Dave Winer has a radio he loves, and wants to enable it for streaming. He’s thinking maybe a Bluetooth radio to replace it, but Bluetooth audio isn’t that great.

This is exactly the scenario the Google Chromecast Audio was invented for. Unfortunately, they just discontinued it. But if you can find one on EBay, Dave, you can keep using your Sangean radio and open it up to the wonderful world of web audio.

Incidentally: I’d post this as a comment to his blog post, but his blog requires that I have a Twitter account, which I don’t have by choice …

More about Trust

I’ve been reflecting on how useless government sanctions have turned out to be in influencing behavior. I think it’s because they’re effectively forever; until the sanctioned meet some criteria of change, we will just keep the sanctions on.
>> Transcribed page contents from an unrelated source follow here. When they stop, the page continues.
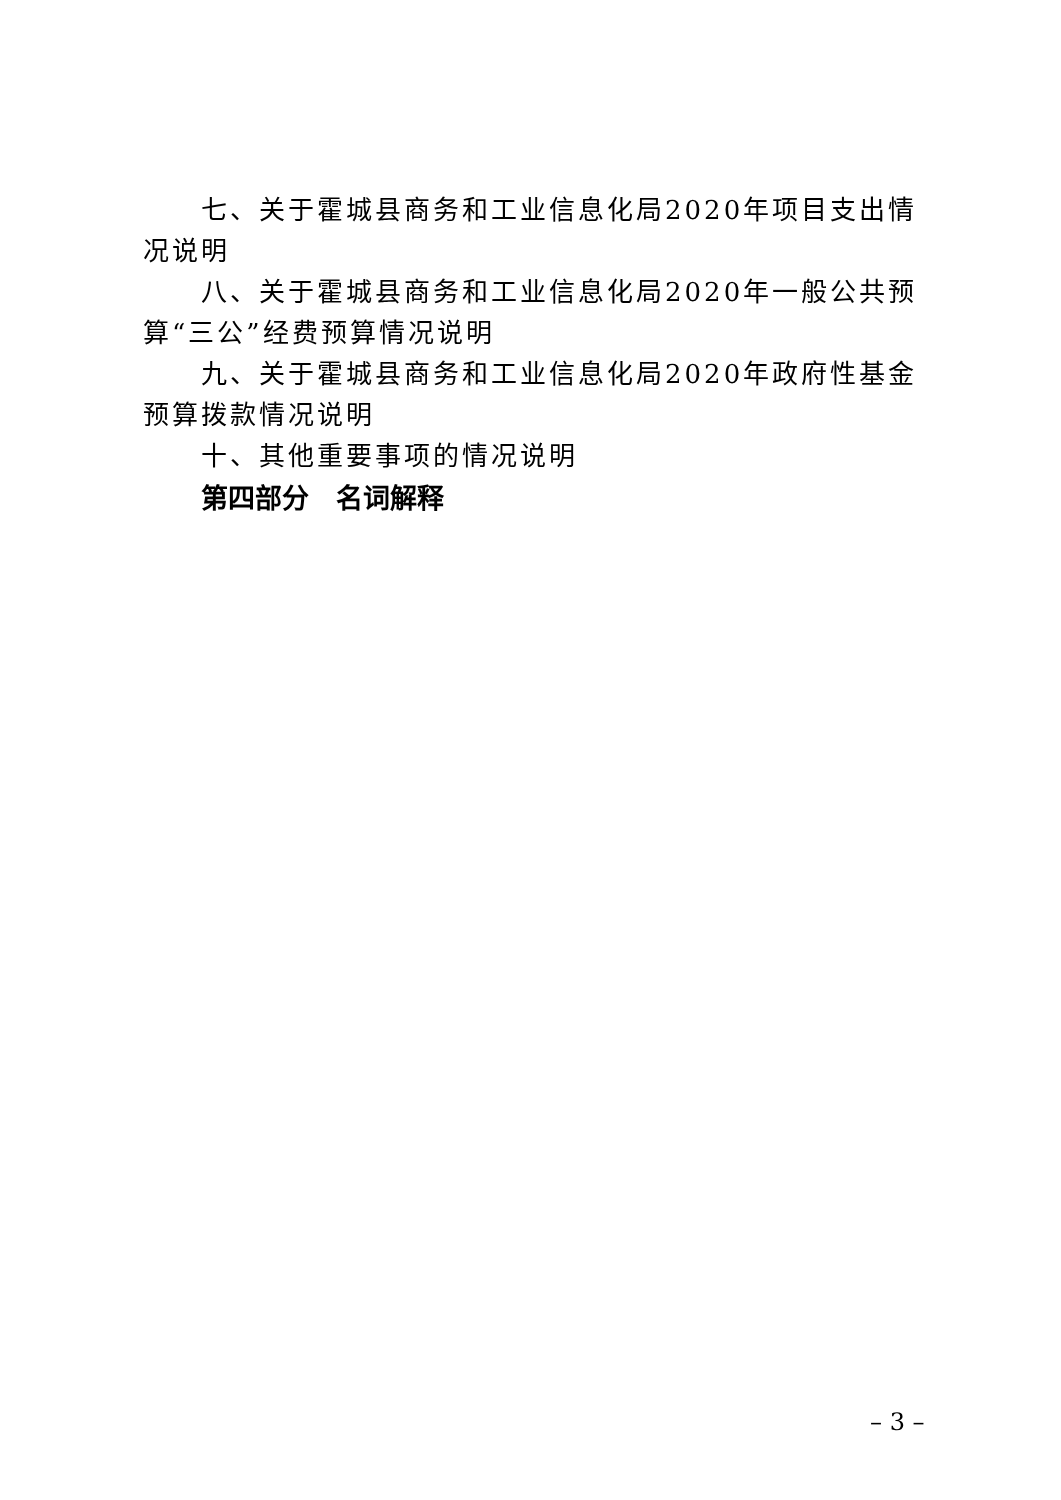七、关于霍城县商务和工业信息化局2020年项目支出情况说明
八、关于霍城县商务和工业信息化局2020年一般公共预算“三公”经费预算情况说明
九、关于霍城县商务和工业信息化局2020年政府性基金预算拨款情况说明
十、其他重要事项的情况说明
第四部分　名词解释
– 3 –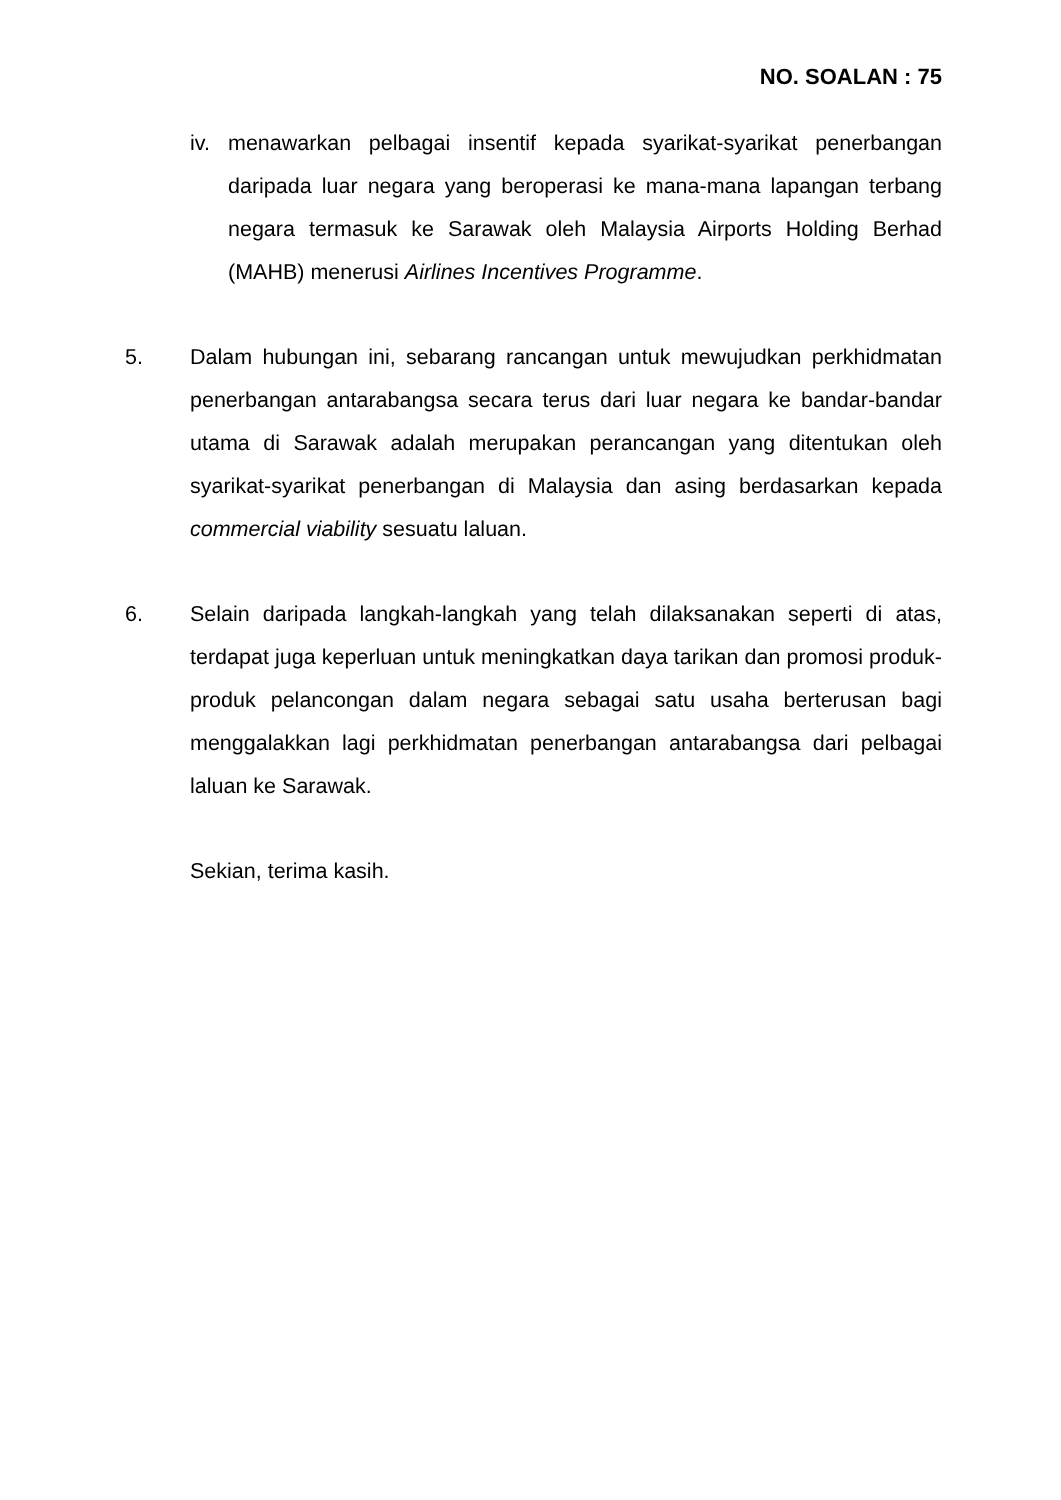NO. SOALAN : 75
iv.
menawarkan pelbagai insentif kepada syarikat-syarikat penerbangan daripada luar negara yang beroperasi ke mana-mana lapangan terbang negara termasuk ke Sarawak oleh Malaysia Airports Holding Berhad (MAHB) menerusi Airlines Incentives Programme.
5. Dalam hubungan ini, sebarang rancangan untuk mewujudkan perkhidmatan penerbangan antarabangsa secara terus dari luar negara ke bandar-bandar utama di Sarawak adalah merupakan perancangan yang ditentukan oleh syarikat-syarikat penerbangan di Malaysia dan asing berdasarkan kepada commercial viability sesuatu laluan.
6. Selain daripada langkah-langkah yang telah dilaksanakan seperti di atas, terdapat juga keperluan untuk meningkatkan daya tarikan dan promosi produk-produk pelancongan dalam negara sebagai satu usaha berterusan bagi menggalakkan lagi perkhidmatan penerbangan antarabangsa dari pelbagai laluan ke Sarawak.
Sekian, terima kasih.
Some years ago, it was shown that Tit-For-Tat was a winning strategy to harness cooperation from unknown parties. Trust by default, a short but sharp punishment for betrayal, and a reversion to trust. I think this probably works with people, too, because we are more sensitive to change than to steady state, so the punishment is most effective immediately, and wears into a sullen resentment over time. You don’t punish a kid’s staying out too late by banning them from going out until they’ve proved they’re worthy of a reprieve, you punish them with a short but severe cost and then go back to the trust position. So this is a way to regain trust.

It’s clear that cooperation is evolutionarily adaptive on the group level, too. Trust-by-default leads to better outcomes. So tit-for-tat would seem to be the right way to deal with betrayal, because it encourages trust-by-default. How do we deal rationally with repeated betrayal?